*Alıştırma metni:*
──────────────────────────────
27 Eylül 2010 Pazartesi

Much ado about nothing #6

Sıradan meteorolojik olayları romantize etmeyi bırakalı beri garip bir huzurla bakıyorum dünyaya. Çok değil şu son birkaç günden bahsediyorum. Filmleri, şarkıları, günleri ve sayıları da sıyırdım anlamlarından. Hafifledik, hafifledim. Telefonda soran arkadaşlarıma "çok iyiyim" diyorum. Bu sefer yalan değil. Gerçeği söylüyorum.

Adeta bir reklam ev kadını gibi, kuruyan çamaşırları koklayıp, yumuşatıcının kokusunu muzaffer bir edayla ciğerlerime çekiyorum. Oh mis. Bugün ne yemek yapmalı. Bir ara yerleri siliştirmeli. Vesaire vesaire. Anneannemin, üstesinden gelebildiğime hala inanamadığı bir ton küçük şey. Bilse ki joglörce kullanmaya çabaladığım teorilerden sonra çamaşır suyu şifa niyetine geliyor.

Çok sevdiğim birinin daha ölüm haberi geldi. İnanamadım. "Ona ne oldu?" diye açtım telefonu. Başka bir şey olmuş olmalıydı. Değil, gitmiş, yokmuş artık. Çok saçma geldi. Çok yersiz. Ağlamam biraz kesilince kızları aradım "hadi bende rakı yapalım" diye, "gene sofra donatayım, rakıları alın gelin siz de". Böyle sofralarda sevmiştim bu adamın eşsiz muhabbetini. Ağlamanın faydası yoktu madem, birlikte güzel günlerimizi çoğaltmakta buldum çareyi.
──────────────────────────────
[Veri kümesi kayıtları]
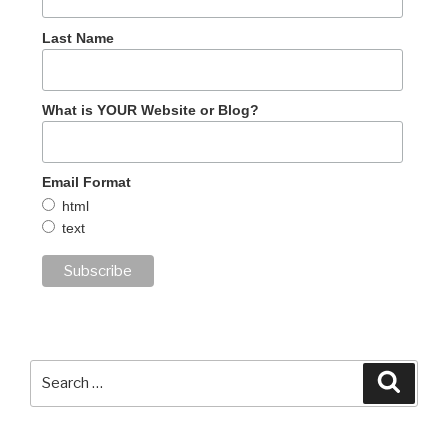
Last Name
What is YOUR Website or Blog?
Email Format
html
text
Search
Searc
for:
──────────────────────────────
*Yapılacak işler:*
1. 27 Eylül 2010 tarihli "Much ado about nothing #6" yazısına göre aşağıdaki soruları yanıtlayın.
(a) Yazar, telefonda soran arkadaşlarına ne diyor?
(b) Yazar, kuruyan çamaşırları koklarken neyin kokusunu ciğerlerine çekiyor?
(c) Yazar, ağlaması biraz kesilince kızları arayıp ne yapmayı öneriyor?
2. "Much ado about nothing #6" başlıklı blog yazısının devamını yazın.

*Numaralı yanıtlar:*
1.
(a) "Çok iyiyim" diyor.
(b) Yumuşatıcının kokusunu.
(c) Kendi evinde rakı yapmayı öneriyor: Sofra donatacağını söylüyor, kızların da rakıları alıp gelmesini istiyor.

2.
Sigarayı bıraktım. Erken kalkmayı başarabilirsem sahil yürüyüşlerime de başlayacağım. Yapılacak iş? Olmaz olur mu! Bir ton düzeltmesi, eklemesi var tezin. Hepsi için bir ayım var. Sonra gene Ankara. Bu sefer başka şansım da yok. Sosyolog oldum oldum. Olamadım, benim harcım değilmiş deyip bakacağım bir hal çaresine. O da artık neyse.

Gerçi iyi geçti son görüşmelerimiz. Sonuncusu doğum günümdeydi. Rezervasyon saati gelmiş geçiyor biz hala direniş mi değil mi diye tartışıyorduk. En son elimi belime koyarak ayağa kalktığımı, sesimi de hafifçe yükselttiğimi hatırlıyorum. O da ayakta çay koyuyordu. Fonda Barry White, içimden küçük bir Ally McBeal çıktı çıkacak. O zaten oturduğu yerden dans ediyor ben anlatırken. Sonra Edith Piaf çalıyor, o anlatıyor. "Hocam pardon Edith Piaf'a takıldım, ne diyordunuz?"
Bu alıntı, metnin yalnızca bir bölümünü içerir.